* _Extract to read_:
# # # # # # #

Cathy had just had her annual consultation with the team of professionals who care for Nicholas. In the course of that meeting the speech therapist said, "I think Nicholas is making some progress. We've been using green and red cards for "yes" and "no." He is learning to point at the right card in answer to some questions. Would you like to see?" "Of course," Cathy replied, her heart pounding. So they went to Nicholas's room.
The therapist held up the green and red cards, and asked, "Nicholas, is your mom with us today?" And Nicholas pointed at the green card. Cathy could hardly believe it. Other questions convinced her that it wasn't an accident; he really understood.
She called me in tears to tell me her good news. "All these years I'd visit him," she said, "and I never knew if he even knew who I was. And now I know. He knows I'm his mother. And he is excited to see me." Then Cathy asked, "Do you remember when the elders prayed for Nicholas? This is God's answer." Guess what I think about now when someone asks our elders to pray for them?
Source: Lee Eclov, Pastoral Graces (Moody Publishers, 2012), pages 141-142
In an article in The New York Times Magazine, writer Dana Tierney described how both she and her husband John had rejected their childhood faith. They had their son Luke baptized to placate their families, but that was it. When Dana's husband went to Iraq as an imbedded reporter, she was understandably fearful. But she was surprised at how calm four-year-old Luke was. She assumed that it was just youthful naiveté, until one day when they were watching a TV interview with a U.S. soldier who was sharing his fears about returning to Iraq. For just an instant, Dana saw Luke form his hands to pray. When she asked him about it, Luke at first denied it, but after he did it a second time, he confessed that he had been praying.
Dana was stunned, partly by Luke's faith, and partly by how his faith allowed him to be calm and her lack of faith caused her to be fearful. She was also embarrassed that her four-year son instinctively knew that praying for his dad was socially inappropriate.
When Dana asked Luke when he first began to believe in God, he said, "I don't know. I've always known he exists." Throughout the article Dana never patronizes believers. At one point she described how many of her non-religious friends feel freed from religion as if they've been liberated from superstition. Not Dana. She feels like she is missing out. As Dana explained, "[My religious friends] have an expansiveness of spirit. When they walk along a stream, they don't just see water falling over rocks; the sight fills them with ecstasy. They see a realm of hope beyond this world. I just see a babbling brook. I don't get the message."

# # # # # # #

* _Problem_: Copy the story about Nicholas between "Cathy had just" and "to Nicholas's room.", inclusive, swapping "consultation" for "meeting".

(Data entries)
# # # # # # #

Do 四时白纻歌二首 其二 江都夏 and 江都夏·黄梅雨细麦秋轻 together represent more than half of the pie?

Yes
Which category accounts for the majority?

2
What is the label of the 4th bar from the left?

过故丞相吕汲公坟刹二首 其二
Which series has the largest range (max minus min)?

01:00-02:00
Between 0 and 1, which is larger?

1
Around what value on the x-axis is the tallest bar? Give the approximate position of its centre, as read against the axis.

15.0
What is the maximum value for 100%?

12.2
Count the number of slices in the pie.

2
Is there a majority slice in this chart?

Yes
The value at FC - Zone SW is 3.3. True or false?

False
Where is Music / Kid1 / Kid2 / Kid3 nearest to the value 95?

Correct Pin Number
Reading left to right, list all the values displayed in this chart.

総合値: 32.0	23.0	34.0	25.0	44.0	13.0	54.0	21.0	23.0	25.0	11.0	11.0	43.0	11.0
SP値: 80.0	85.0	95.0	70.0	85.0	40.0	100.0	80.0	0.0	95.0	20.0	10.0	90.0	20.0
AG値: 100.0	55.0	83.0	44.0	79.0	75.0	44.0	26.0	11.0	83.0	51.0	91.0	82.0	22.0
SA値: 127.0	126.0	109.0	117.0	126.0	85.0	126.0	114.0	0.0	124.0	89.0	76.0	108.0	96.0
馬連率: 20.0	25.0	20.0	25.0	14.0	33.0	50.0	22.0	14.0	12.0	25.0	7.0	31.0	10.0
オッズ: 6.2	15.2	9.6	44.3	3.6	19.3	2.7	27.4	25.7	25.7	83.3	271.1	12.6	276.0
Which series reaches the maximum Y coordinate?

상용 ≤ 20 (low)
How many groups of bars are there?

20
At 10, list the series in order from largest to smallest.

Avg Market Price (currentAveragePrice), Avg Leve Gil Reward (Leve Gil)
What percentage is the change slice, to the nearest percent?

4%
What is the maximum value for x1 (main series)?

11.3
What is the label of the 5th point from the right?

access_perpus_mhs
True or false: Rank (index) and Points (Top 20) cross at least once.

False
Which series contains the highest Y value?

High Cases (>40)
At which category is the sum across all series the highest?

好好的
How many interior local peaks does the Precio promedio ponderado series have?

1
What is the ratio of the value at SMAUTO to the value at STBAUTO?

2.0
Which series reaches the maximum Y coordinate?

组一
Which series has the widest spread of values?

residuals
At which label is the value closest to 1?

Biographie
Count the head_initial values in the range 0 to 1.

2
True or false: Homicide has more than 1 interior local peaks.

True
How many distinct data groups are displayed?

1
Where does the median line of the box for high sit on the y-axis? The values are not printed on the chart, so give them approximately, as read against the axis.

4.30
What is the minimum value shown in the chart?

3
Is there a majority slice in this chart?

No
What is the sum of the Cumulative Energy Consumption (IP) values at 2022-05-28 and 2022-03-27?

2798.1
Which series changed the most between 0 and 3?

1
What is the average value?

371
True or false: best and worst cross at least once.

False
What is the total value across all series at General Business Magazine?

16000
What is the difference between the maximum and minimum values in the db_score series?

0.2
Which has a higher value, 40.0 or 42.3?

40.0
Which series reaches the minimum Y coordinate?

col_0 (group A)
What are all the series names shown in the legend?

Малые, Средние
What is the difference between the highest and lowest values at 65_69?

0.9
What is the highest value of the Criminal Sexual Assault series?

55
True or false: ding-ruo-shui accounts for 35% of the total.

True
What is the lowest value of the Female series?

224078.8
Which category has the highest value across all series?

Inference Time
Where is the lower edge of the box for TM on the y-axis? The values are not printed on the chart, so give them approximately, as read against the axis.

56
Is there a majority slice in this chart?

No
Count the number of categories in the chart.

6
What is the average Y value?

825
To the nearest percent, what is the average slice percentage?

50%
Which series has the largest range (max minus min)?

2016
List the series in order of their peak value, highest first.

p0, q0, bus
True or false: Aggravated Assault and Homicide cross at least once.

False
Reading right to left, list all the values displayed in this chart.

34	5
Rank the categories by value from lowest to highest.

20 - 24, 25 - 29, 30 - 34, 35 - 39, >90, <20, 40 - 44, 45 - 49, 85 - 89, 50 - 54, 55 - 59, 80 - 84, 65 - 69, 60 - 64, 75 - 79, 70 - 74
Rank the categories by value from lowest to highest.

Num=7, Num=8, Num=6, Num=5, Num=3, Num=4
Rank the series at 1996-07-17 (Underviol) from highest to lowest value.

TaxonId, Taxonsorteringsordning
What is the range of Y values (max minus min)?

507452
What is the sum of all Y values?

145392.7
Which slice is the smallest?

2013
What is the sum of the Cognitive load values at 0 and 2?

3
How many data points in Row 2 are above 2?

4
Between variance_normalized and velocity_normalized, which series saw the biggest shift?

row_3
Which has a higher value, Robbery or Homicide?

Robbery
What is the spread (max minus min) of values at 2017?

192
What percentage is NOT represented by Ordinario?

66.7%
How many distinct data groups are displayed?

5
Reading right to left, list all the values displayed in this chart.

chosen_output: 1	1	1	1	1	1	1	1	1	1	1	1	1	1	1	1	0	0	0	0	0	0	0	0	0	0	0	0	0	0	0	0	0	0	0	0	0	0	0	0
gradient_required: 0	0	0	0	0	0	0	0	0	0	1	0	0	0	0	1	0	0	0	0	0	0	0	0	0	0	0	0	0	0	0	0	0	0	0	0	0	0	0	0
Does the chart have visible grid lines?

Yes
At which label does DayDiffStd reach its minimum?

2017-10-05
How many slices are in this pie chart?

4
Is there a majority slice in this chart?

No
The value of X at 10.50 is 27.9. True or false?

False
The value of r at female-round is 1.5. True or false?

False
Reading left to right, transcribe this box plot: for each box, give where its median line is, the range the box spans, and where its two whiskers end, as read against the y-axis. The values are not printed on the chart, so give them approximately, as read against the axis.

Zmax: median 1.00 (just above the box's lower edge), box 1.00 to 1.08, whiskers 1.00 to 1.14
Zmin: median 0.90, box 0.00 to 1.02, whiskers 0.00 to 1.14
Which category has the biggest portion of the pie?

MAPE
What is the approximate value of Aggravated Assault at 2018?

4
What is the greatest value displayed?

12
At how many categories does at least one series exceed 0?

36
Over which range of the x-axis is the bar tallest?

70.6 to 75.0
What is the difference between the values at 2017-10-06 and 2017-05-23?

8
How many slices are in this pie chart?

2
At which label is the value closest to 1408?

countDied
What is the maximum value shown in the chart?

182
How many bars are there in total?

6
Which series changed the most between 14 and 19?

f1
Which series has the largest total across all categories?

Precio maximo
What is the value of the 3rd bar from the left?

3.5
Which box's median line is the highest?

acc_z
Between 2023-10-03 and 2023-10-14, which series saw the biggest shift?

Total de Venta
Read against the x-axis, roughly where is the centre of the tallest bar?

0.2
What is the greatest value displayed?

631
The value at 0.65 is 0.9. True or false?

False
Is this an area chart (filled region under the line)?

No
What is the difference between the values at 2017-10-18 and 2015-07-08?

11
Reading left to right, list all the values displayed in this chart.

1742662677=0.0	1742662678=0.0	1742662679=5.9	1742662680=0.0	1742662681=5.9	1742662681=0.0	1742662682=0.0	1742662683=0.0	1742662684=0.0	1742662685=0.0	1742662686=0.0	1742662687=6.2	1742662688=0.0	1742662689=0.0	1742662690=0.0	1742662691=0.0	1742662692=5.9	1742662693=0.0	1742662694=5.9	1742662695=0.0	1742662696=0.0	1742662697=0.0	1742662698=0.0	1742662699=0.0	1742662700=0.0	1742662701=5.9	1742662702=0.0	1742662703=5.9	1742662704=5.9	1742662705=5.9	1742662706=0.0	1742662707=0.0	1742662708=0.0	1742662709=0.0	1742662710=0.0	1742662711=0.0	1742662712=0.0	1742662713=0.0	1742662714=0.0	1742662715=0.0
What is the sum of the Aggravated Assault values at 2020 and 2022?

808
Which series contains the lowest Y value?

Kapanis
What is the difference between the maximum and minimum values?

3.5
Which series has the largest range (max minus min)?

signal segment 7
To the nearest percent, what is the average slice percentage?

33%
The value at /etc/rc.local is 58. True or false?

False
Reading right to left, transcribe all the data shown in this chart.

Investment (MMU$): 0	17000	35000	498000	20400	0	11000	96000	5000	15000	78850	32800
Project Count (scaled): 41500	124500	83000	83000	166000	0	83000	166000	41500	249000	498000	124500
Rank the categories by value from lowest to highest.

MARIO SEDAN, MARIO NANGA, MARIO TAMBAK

# # # # # # #

* _Output for this exercise_:
Cathy had just had her annual meeting with the team of professionals who care for Nicholas. In the course of that meeting the speech therapist said, "I think Nicholas is making some progress. We've been using green and red cards for "yes" and "no." He is learning to point at the right card in answer to some questions. Would you like to see?" "Of course," Cathy replied, her heart pounding. So they went to Nicholas's room.